[What this task involves]
Return only the lines of the listing below that run from the line with "shed unwanted pounds, bolster" through the line with "passionate […]", both ends included, exactly as written.

[Task input]
╔══

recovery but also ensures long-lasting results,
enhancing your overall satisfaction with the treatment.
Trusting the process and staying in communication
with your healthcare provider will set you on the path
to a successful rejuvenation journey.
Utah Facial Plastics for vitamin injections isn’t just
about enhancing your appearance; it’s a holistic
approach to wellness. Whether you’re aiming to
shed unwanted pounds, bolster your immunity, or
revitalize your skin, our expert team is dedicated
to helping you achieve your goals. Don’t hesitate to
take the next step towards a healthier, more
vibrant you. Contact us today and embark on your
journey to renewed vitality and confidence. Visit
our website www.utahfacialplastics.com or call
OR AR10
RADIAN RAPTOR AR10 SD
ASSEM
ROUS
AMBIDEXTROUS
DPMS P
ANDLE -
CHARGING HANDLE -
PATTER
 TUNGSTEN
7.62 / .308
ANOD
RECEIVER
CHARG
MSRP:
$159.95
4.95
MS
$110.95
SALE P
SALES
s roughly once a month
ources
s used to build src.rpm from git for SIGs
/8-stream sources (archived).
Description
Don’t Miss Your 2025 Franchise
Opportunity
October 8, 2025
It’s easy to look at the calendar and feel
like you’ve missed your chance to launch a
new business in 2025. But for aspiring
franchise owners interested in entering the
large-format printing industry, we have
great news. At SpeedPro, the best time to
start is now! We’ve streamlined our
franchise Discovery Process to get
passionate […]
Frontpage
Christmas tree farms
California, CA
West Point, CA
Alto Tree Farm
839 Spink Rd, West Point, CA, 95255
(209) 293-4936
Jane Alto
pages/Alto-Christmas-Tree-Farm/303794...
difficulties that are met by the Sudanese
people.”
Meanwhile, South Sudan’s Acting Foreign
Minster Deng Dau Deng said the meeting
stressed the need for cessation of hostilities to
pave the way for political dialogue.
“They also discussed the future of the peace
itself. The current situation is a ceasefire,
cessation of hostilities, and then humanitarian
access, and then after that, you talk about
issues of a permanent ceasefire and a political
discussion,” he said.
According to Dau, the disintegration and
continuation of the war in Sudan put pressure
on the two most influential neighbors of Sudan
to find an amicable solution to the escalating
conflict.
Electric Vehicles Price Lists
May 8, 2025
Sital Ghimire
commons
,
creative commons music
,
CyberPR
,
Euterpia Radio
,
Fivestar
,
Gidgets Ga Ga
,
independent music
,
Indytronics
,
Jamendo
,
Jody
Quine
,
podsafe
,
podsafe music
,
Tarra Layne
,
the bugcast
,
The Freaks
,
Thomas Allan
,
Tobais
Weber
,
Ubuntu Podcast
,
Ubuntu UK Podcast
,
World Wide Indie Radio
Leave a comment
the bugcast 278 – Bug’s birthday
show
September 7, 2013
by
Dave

╚══

[Solution to this problem]
shed unwanted pounds, bolster your immunity, or
revitalize your skin, our expert team is dedicated
to helping you achieve your goals. Don’t hesitate to
take the next step towards a healthier, more
vibrant you. Contact us today and embark on your
journey to renewed vitality and confidence. Visit
our website www.utahfacialplastics.com or call
OR AR10
RADIAN RAPTOR AR10 SD
ASSEM
ROUS
AMBIDEXTROUS
DPMS P
ANDLE -
CHARGING HANDLE -
PATTER
 TUNGSTEN
7.62 / .308
ANOD
RECEIVER
CHARG
MSRP:
$159.95
4.95
MS
$110.95
SALE P
SALES
s roughly once a month
ources
s used to build src.rpm from git for SIGs
/8-stream sources (archived).
Description
Don’t Miss Your 2025 Franchise
Opportunity
October 8, 2025
It’s easy to look at the calendar and feel
like you’ve missed your chance to launch a
new business in 2025. But for aspiring
franchise owners interested in entering the
large-format printing industry, we have
great news. At SpeedPro, the best time to
start is now! We’ve streamlined our
franchise Discovery Process to get
passionate […]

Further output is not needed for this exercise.